Aleviler, Kürtler, farklı etnik gruplar, gayrimüslimler vs. neredeyse unutuldu. Oysa siyasete, aklıselim, sivil toplum yön vermelidir. Sivil toplumun, yazarların, aydınların, sanatçıların siyasetin gerisinden geldiği bir ülkede farklı düşünceler yeşermez. Dolayısıyla sağlam bir anayasa fikri de gelişmez.

Bugünlerde yeni anayasa önerisini fırsat bilerek ülkede düşünce anlamında bir hareketlilik yaşatabiliriz. Bu ülkenin her kesimden vatanperver, sağlam duruş sergileyen, aklı başında insanı var.

Neden onlarla bir araya gelemiyoruz. Neden farklı görüşten, inançtan, dilden, mezhepten insanların hak ve özgürlüklerini biz dillendirmiyoruz.

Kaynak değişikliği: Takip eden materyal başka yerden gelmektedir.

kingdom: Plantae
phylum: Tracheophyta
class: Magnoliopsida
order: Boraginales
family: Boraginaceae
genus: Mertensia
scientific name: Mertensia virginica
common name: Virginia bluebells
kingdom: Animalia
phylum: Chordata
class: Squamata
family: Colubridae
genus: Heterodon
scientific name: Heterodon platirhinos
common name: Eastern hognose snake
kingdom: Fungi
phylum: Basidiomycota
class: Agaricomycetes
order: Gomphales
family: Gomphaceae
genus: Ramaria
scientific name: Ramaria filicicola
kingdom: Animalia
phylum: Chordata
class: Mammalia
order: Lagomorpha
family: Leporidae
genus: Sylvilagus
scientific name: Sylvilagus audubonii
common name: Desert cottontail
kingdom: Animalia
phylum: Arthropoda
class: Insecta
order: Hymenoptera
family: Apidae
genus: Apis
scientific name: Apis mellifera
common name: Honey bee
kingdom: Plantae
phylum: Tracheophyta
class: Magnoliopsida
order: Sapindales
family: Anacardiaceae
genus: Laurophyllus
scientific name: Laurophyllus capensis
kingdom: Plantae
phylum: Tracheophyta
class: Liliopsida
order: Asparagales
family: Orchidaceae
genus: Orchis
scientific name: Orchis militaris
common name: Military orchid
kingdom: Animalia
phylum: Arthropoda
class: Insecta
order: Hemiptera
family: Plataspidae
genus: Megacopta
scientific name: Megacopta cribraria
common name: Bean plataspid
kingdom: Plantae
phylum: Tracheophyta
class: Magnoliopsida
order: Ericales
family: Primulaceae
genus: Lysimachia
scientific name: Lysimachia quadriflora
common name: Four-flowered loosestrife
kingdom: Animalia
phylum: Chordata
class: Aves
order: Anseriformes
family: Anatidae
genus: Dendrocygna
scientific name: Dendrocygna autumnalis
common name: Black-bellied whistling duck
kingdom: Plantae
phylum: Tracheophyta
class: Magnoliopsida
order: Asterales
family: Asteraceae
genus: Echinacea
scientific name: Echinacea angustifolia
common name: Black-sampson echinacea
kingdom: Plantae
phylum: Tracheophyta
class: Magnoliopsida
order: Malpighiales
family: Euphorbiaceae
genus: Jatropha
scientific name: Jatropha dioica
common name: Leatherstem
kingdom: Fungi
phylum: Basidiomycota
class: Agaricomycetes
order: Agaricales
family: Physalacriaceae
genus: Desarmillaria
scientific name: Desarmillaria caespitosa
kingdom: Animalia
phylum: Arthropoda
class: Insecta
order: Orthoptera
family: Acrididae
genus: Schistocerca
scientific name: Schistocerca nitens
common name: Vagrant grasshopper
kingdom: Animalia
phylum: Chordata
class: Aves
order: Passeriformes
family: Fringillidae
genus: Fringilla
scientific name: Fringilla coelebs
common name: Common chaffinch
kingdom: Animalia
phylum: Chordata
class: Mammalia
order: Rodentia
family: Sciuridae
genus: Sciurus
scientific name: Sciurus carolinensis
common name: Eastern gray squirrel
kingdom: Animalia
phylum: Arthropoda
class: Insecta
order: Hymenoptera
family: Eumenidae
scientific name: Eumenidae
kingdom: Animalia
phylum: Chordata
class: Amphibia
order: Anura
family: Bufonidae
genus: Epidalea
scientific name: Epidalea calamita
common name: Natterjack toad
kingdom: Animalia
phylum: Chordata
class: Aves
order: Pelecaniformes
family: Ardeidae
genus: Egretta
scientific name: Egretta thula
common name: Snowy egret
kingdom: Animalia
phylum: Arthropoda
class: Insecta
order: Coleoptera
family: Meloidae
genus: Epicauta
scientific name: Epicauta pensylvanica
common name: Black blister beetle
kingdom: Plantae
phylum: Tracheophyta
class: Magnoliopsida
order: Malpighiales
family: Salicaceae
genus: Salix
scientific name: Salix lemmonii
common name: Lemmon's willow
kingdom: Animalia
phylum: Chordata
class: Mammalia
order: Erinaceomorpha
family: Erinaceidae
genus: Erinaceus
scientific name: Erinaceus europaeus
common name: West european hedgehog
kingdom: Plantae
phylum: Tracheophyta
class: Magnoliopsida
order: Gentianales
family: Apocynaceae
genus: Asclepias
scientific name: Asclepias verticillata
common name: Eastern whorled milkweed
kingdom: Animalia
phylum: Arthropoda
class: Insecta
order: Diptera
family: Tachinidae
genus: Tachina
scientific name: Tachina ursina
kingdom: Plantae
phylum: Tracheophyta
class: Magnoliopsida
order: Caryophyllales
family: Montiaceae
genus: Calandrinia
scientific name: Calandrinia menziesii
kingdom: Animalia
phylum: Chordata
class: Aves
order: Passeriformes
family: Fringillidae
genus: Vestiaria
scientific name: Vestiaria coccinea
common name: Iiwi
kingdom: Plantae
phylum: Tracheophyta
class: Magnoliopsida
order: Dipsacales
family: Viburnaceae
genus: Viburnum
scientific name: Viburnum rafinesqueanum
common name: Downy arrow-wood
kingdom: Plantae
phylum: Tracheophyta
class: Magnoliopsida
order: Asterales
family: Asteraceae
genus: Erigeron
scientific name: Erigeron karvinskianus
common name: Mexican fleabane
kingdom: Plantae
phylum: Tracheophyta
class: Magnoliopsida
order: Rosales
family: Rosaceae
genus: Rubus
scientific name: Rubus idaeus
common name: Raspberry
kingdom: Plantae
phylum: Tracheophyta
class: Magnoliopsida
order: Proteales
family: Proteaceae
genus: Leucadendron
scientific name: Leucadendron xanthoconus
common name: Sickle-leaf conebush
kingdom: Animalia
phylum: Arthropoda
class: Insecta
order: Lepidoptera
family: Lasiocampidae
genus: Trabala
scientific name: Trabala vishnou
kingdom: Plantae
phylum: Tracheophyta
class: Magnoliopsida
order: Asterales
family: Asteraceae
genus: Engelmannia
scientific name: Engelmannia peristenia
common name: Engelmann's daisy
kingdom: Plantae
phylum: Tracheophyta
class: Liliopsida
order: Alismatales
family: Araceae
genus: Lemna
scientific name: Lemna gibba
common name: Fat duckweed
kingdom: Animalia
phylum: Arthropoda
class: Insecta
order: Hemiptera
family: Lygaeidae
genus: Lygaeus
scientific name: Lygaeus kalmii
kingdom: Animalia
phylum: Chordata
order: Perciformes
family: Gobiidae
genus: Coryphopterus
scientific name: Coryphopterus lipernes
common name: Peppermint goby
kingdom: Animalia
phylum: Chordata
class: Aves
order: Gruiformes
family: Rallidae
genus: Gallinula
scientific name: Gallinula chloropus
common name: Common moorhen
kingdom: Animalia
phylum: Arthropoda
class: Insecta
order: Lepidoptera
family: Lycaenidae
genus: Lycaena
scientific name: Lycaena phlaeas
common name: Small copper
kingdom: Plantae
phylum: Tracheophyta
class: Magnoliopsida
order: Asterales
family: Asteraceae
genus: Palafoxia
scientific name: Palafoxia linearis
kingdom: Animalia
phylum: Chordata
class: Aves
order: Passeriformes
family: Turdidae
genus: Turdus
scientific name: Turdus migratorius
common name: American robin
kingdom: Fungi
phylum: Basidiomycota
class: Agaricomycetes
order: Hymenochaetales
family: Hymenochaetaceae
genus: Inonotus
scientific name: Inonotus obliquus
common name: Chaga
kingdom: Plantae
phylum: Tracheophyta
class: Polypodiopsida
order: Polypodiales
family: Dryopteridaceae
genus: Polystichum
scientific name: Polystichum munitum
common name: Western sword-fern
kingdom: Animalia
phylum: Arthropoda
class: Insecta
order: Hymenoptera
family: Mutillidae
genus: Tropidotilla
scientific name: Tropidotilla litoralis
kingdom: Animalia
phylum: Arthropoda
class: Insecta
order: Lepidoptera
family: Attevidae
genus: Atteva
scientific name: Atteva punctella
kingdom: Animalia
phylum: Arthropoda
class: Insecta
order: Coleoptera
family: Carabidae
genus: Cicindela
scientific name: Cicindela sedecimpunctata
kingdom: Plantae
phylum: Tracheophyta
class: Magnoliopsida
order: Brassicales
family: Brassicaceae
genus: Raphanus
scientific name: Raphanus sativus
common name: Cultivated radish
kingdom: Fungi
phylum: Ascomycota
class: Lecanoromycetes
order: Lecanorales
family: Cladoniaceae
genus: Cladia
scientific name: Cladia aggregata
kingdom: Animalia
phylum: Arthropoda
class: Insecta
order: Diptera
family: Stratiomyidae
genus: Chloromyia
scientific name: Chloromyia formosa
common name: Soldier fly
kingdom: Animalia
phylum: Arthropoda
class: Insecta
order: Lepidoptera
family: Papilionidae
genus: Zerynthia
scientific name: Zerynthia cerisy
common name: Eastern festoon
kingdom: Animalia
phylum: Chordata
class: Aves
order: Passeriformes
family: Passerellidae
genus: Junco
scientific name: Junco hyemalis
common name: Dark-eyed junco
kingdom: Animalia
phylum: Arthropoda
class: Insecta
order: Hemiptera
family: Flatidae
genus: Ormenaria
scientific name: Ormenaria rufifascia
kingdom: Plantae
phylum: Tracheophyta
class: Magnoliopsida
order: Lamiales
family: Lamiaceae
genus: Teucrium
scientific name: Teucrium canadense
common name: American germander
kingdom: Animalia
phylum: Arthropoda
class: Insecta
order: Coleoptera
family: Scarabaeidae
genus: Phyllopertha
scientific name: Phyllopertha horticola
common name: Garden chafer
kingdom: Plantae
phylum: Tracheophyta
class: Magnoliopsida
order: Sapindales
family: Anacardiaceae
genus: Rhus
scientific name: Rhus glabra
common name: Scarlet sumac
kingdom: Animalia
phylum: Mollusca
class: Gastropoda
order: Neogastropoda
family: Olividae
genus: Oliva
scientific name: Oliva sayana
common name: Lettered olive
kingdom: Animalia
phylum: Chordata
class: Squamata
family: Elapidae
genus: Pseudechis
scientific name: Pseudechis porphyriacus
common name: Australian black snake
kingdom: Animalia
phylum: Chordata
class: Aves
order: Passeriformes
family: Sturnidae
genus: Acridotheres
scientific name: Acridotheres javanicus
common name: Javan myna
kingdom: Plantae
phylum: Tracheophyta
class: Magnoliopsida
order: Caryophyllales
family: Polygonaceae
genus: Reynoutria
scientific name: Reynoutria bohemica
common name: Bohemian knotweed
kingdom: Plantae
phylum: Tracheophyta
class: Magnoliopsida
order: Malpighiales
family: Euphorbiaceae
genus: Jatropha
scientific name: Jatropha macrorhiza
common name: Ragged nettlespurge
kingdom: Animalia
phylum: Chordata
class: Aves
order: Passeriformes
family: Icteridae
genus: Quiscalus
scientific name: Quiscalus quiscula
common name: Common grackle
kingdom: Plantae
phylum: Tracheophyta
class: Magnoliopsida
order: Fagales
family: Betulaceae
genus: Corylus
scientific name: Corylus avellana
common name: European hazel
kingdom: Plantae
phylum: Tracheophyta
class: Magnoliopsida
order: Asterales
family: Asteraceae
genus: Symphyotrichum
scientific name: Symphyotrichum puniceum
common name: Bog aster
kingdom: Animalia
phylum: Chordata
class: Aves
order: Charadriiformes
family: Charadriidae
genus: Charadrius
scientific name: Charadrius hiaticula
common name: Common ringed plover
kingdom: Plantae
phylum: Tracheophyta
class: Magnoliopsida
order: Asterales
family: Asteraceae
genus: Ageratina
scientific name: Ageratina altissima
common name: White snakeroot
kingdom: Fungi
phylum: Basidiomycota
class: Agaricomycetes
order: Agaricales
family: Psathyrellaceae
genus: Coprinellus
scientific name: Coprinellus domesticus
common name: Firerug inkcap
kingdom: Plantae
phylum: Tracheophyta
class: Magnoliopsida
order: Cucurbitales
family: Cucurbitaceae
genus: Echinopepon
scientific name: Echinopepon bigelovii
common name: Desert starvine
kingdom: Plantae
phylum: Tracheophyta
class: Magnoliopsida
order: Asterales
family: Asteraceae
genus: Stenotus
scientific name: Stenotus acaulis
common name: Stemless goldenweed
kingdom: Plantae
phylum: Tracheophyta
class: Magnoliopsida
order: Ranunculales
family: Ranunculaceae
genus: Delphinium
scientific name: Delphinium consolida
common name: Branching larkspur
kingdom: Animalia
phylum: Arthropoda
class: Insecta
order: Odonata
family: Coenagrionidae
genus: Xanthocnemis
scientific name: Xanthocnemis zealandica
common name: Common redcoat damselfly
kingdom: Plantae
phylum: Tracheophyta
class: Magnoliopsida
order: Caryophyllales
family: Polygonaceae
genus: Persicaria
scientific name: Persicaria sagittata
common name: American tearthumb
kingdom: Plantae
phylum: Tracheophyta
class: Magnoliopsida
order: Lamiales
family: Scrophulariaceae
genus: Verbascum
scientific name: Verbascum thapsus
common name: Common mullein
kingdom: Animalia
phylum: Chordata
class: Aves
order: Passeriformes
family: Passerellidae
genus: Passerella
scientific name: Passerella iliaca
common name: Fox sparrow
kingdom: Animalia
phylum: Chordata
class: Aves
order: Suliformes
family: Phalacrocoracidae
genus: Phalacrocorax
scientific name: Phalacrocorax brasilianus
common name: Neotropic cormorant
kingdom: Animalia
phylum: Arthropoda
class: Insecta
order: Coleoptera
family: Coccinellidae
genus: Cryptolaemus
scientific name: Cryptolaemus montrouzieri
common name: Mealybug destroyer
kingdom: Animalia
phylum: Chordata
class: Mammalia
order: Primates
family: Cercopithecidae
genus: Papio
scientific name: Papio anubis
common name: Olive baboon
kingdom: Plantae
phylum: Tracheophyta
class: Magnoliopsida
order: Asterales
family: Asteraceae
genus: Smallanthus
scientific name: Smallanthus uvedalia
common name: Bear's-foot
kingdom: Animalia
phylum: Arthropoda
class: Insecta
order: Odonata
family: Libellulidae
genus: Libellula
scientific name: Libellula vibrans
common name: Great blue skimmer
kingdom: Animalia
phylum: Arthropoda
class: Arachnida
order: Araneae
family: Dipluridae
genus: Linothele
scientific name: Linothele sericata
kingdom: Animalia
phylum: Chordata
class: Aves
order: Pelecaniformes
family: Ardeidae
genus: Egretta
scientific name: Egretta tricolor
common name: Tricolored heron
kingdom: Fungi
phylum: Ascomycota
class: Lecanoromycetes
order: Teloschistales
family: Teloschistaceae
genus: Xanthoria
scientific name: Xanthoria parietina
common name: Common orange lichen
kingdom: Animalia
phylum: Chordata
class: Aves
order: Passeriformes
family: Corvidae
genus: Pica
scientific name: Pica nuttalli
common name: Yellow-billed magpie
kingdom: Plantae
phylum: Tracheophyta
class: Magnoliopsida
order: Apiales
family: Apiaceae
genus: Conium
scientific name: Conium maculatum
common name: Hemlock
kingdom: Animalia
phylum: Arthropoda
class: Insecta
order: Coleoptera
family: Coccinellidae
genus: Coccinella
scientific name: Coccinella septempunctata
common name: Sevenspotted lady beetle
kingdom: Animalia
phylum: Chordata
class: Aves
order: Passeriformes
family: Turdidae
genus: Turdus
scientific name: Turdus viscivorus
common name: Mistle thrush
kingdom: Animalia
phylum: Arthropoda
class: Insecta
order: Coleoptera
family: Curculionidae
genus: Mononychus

Demem o ki; önce yeni anayasa için bir iklim oluşturmalıyız. Her eleştireni “sende mi Brutus” diyerek ciddi anlamda bir daralma yaşatıyorlar.

Bizler büyük bir insan kalabalığı değiliz. Kurmalı saat de değiliz. Bizim bu topraklarda bir arada huzur içinde yaşamak gibi soylu duygularımız var.

Ülkemizde düşünce özgürlüğünün, insan haklarının, hukukun, erdemin ve ahlakın tam anlamıyla yerleşmesini istiyoruz.

Kısacası özgür, bağımsız, büyük bir devletin şerefli vatandaşları olmak istiyoruz. Bu bakımdan kendi ellerimizle yazacağımız içinde biz olan, insan olan, adalet ve özgürlük olan yeni bir anayasa istiyoruz.

Cumhurbaşkanı Erdoğan, yeni anayasa önerisini tam da bu noktada ortaya attı diye düşünüyorum.